#### Instructions to follow:
Rename "scatter plot" as "scatter chart" in the entries below, and leave all other text unchanged. Omit the pictures from your answer.
Given information Start Marker
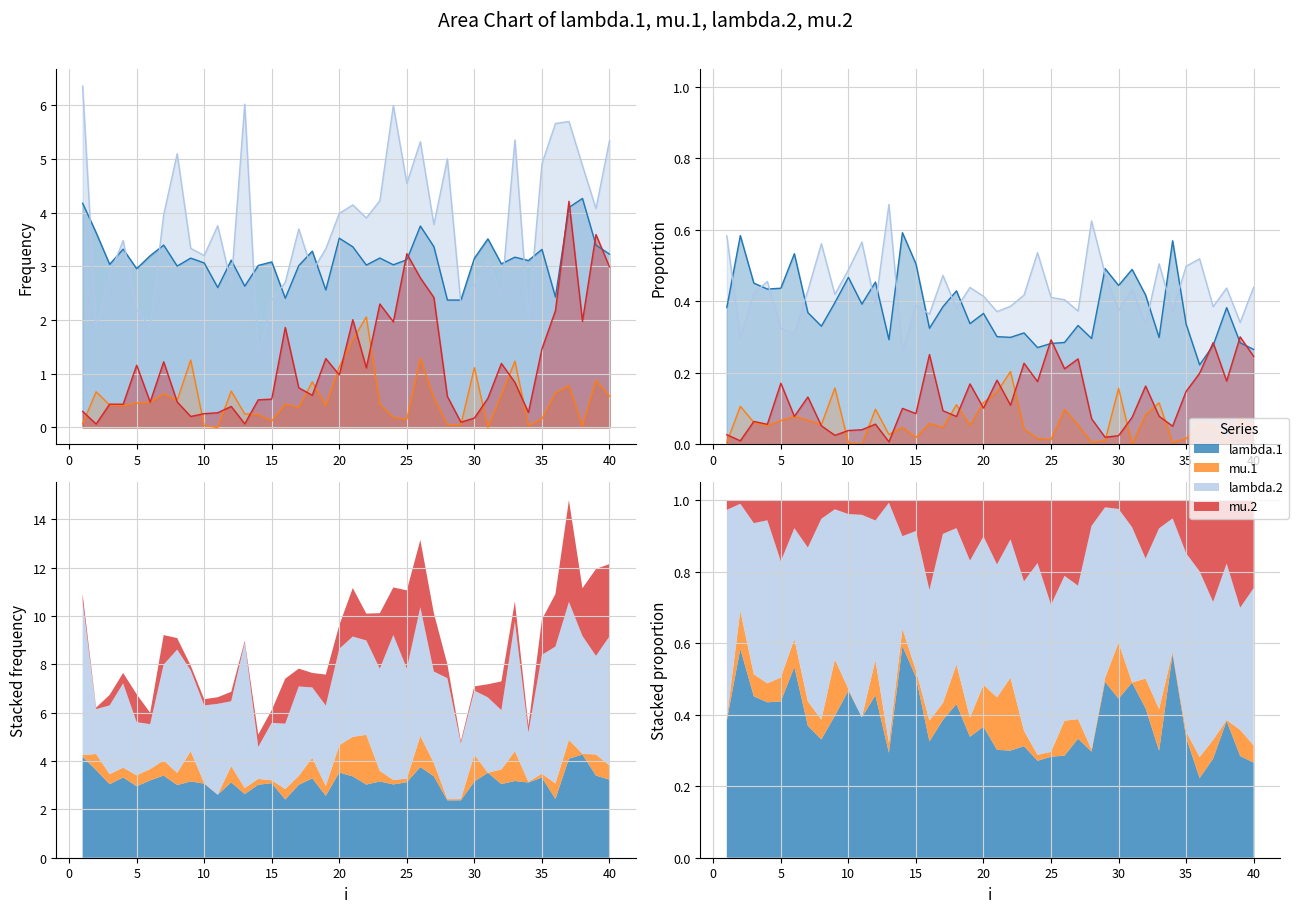

What is the value of the lambda.1 point at the 20th from the left?

3.5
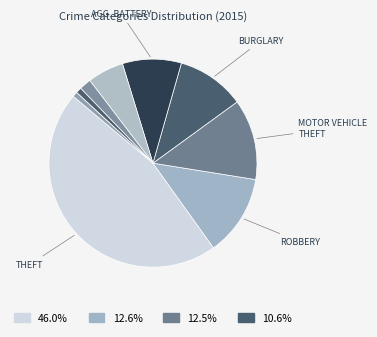

Count the number of slices in the pie.

9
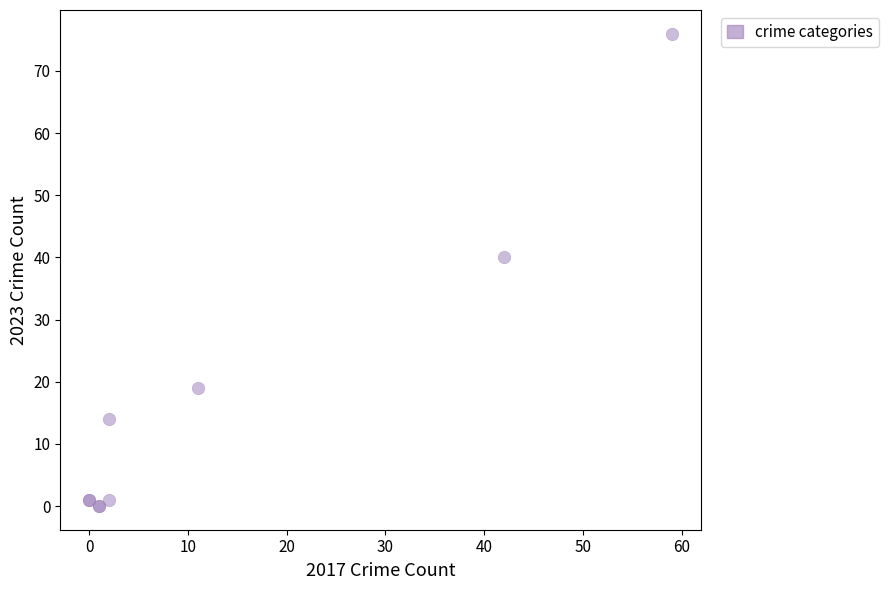

What Y value in the scatter plot is closest to 38?

40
Given information End Marker
#### Result of this exercise:
What is the value of the lambda.1 point at the 20th from the left?

3.5

Count the number of slices in the pie.

9

What Y value in the scatter chart is closest to 38?

40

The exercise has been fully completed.